Individual clinicians must decide whether they should enter patients into the trial. The concept of "uncertainty" addresses this decision.

The consent of the patient is requested by the uncertain physician on a case-by-case basis if (s)he believes that the uncertainty for a population of patients applies in each specific case.

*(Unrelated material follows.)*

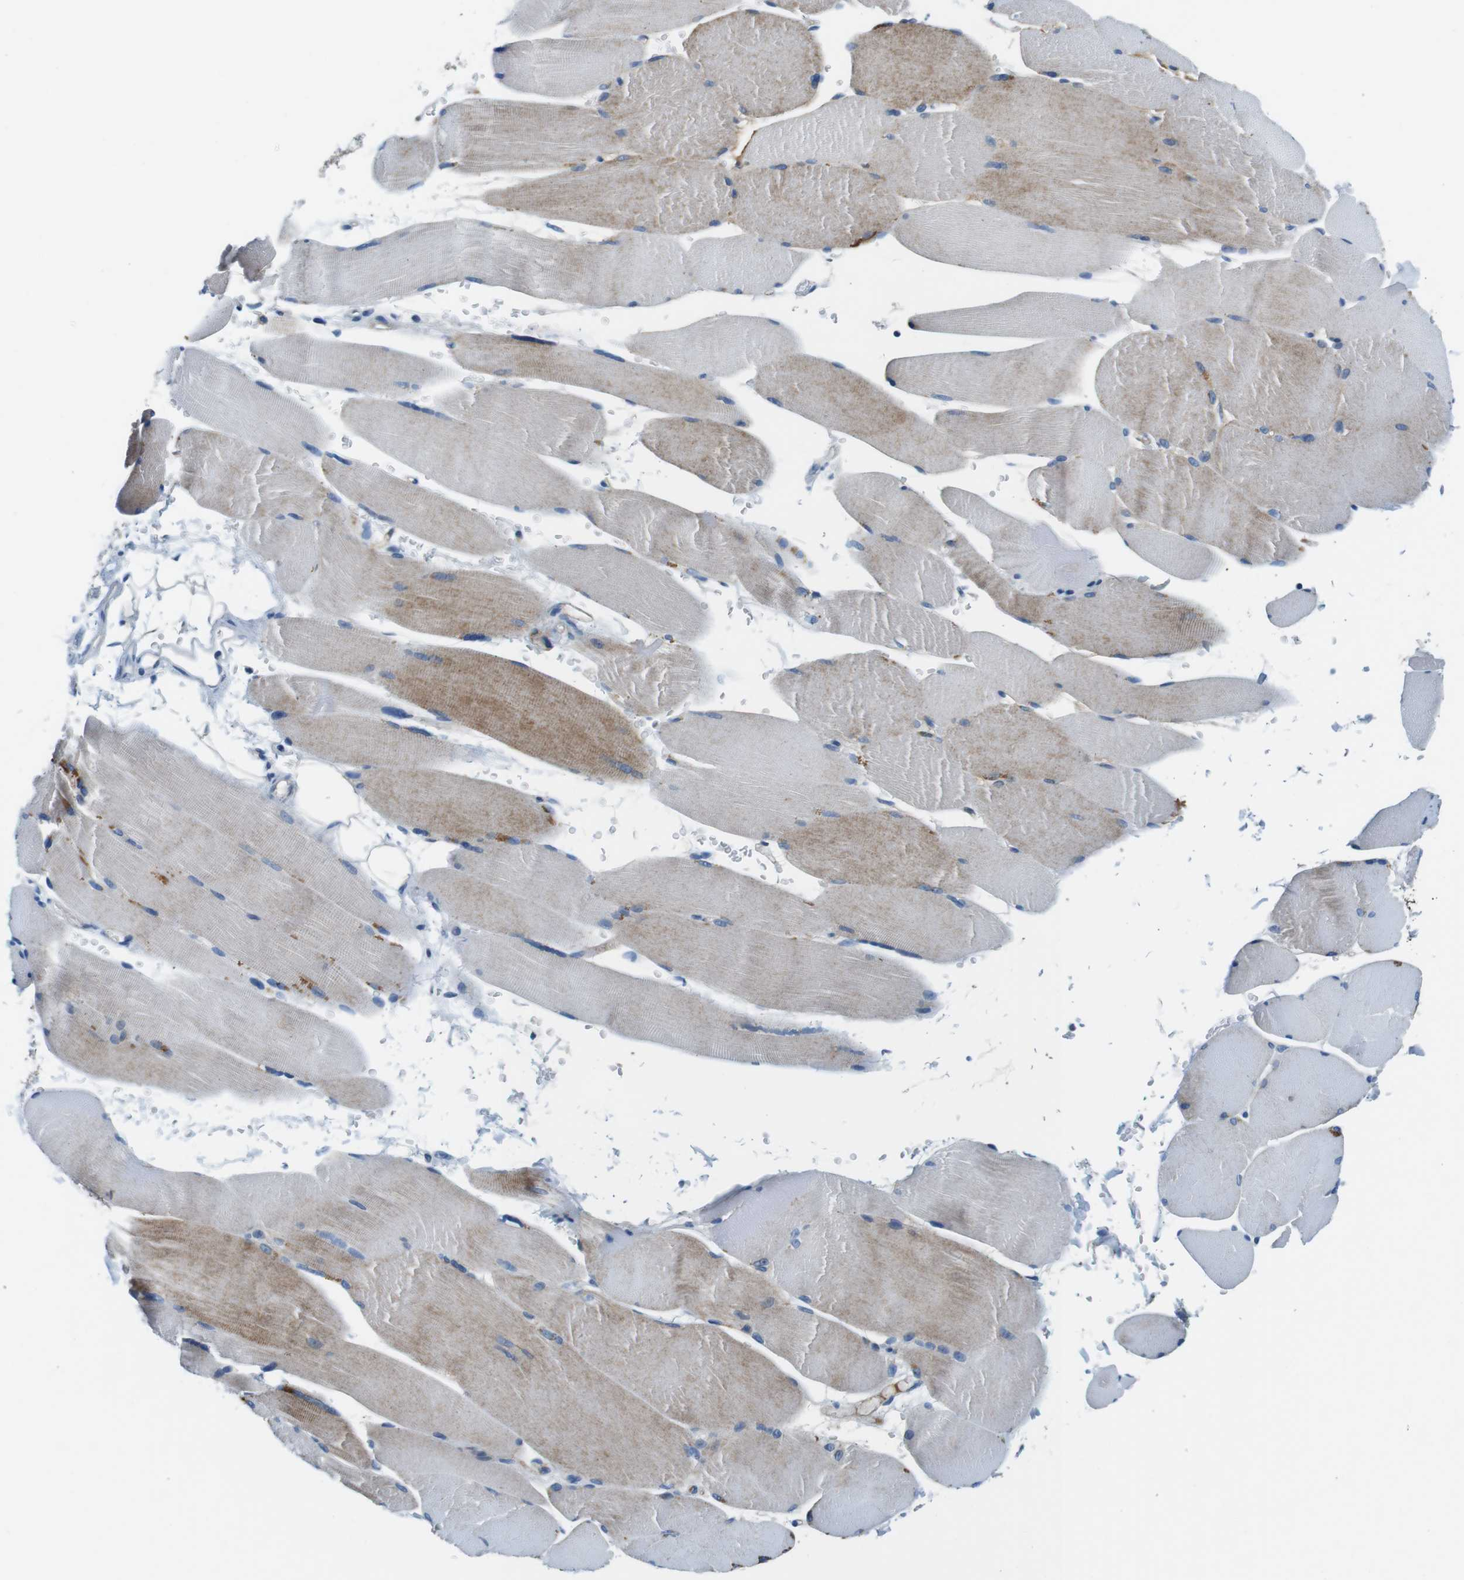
{"staining": {"intensity": "weak", "quantity": "25%-75%", "location": "cytoplasmic/membranous"}, "tissue": "skeletal muscle", "cell_type": "Myocytes", "image_type": "normal", "snomed": [{"axis": "morphology", "description": "Normal tissue, NOS"}, {"axis": "topography", "description": "Skin"}, {"axis": "topography", "description": "Skeletal muscle"}], "caption": "Protein staining of normal skeletal muscle demonstrates weak cytoplasmic/membranous expression in approximately 25%-75% of myocytes. (IHC, brightfield microscopy, high magnification).", "gene": "IGHD", "patient": {"sex": "male", "age": 83}}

The term "clinical equipoise", though perhaps ungainly, effectively captures the valuable concept of collective expert uncertainty, and differentiates it from individual uncertainty, which may be insufficient justification for a trial.

Francis Rolleston
Canadian Institutes of Health Research
Ottawa, ON (Until December 1, 2000)

500 Denbury Avenue
Ottawa, ON (After December 1, 2000)


  1. Sackett DL. Why randomized controlled trials fail but needn’t: 1. Failure to gain "coal-face" commitment and to use the uncertainty principle. CMAJ 2000;162(9):1311-4.
  2. Sackett DL. Equipoise, a term whose time (if it ever came) has surely gone. CMAJ 2000;163(7):835-6.
  3. Shapiro SH, Glass KC, Why Sackett’s analysis of randomized controlled trials fails, but needn’t. CMAJ 2000;163(7):834-5.